Gardeners are some of the thriftiest people I know, and I’m no exception. I’m on a mission to garden smarter and more economically this year. I started by letting heirloom lettuce go to seed last summer to provide a seed supply for this year. (See above.) Check out my latest plans to save.
More Growing Space—With Minimal Effort
Every year I lack room to grow all the tomatoes I want, so I plant them too tight. Not smart.
This year I’m freeing space in my raised beds by growing potatoes in grow-bags. These geotextile pots cost about $12 apiece but are reusable for many years. They need little space, require less water than traditional containers, are ideal for potato growing, and save me from building another large bed. And I can grow all the tomatoes I want!
Shift Problem Plants
For two years the catmint has overpowered the Jacob’s ladder.
Instead of endlessly trimming the catmint, I’m moving it to a steep hillside, where it can happily ramble. The savings I anticipate?
- No weekly catmint trimming (effort saved)
- The Jacob’s ladder might actually grow (money saved by not replacing a plant)
- No more wrestling the mower on a steep slope (more effort saved)
Mark the Spot
I’m adding plastic stakes to beds this spring to mark where to add bulbs in fall. This way I’ll actually know how many bulbs I need instead of just buying what catches my eye (a sure path to garden-induced bankruptcy).

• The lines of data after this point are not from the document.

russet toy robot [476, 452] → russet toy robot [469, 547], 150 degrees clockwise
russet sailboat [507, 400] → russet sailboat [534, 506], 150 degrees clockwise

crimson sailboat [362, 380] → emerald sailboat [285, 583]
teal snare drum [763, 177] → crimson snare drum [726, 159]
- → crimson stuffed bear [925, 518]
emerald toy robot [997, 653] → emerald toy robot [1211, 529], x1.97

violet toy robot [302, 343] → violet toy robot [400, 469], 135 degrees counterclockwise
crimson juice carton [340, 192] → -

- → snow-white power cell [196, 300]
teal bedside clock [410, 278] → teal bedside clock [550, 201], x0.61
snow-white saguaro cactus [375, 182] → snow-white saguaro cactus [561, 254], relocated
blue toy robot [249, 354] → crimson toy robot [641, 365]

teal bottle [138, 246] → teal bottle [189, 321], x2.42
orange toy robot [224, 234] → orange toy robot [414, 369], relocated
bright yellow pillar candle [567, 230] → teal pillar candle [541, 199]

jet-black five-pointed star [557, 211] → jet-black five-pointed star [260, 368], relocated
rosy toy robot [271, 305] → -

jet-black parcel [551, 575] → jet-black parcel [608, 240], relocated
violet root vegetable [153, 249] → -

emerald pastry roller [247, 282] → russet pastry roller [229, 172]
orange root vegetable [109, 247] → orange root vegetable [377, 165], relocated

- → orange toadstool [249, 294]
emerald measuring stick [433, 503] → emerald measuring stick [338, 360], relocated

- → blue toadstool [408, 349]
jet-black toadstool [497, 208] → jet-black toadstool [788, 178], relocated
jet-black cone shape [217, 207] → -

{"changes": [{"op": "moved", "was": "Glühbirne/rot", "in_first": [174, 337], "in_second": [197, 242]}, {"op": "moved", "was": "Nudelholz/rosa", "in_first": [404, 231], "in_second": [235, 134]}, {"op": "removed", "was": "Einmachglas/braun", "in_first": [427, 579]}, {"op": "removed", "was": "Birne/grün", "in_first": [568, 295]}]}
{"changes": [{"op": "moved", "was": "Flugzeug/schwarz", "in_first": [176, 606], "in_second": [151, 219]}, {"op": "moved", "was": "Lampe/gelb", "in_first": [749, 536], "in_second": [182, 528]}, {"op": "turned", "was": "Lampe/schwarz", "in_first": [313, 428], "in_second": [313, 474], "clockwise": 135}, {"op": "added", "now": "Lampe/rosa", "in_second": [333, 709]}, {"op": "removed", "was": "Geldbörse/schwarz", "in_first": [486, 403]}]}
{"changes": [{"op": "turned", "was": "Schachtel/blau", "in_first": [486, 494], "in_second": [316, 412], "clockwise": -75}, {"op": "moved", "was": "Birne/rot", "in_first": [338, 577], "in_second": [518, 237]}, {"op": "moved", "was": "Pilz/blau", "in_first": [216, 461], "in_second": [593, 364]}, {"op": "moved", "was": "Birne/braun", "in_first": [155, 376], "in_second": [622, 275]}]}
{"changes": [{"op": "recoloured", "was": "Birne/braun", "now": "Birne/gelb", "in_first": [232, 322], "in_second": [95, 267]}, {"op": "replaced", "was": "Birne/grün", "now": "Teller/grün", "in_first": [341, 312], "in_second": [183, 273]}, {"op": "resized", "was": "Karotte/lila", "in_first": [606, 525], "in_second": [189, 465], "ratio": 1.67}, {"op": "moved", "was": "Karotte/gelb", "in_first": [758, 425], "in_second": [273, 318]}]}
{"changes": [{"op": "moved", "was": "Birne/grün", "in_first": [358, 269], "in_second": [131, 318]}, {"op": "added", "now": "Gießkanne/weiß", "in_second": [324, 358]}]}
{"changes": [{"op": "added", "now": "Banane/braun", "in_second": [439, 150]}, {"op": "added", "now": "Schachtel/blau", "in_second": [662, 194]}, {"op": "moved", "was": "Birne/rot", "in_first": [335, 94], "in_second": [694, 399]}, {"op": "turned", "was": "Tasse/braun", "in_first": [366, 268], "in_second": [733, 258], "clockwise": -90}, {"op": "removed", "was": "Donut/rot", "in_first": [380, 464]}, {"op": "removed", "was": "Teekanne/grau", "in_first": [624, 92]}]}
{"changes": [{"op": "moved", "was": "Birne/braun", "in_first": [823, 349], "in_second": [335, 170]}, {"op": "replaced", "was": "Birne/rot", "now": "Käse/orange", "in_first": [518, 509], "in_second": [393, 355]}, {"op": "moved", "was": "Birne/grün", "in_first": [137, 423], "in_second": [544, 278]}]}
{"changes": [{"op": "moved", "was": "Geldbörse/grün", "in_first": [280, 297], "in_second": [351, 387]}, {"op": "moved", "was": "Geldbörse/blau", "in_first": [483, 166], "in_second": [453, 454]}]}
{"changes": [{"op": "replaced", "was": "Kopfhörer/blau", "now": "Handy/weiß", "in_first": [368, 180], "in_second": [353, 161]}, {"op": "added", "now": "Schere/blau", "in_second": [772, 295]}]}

This also will prevent digging up existing bulbs as I plant new ones. (Am I the only one who does that?)
Ditch the Dying
Another kniphofia has died (this makes two in two years), so I’m researching other orange-flowered perennials, looking for something less finicky about drainage. A plant I don’t have to replace keeps money in my pocket.
What are your plans for saving time and money this year in the garden? I’d love to know. I suspect I’m not the only one on a mission to save.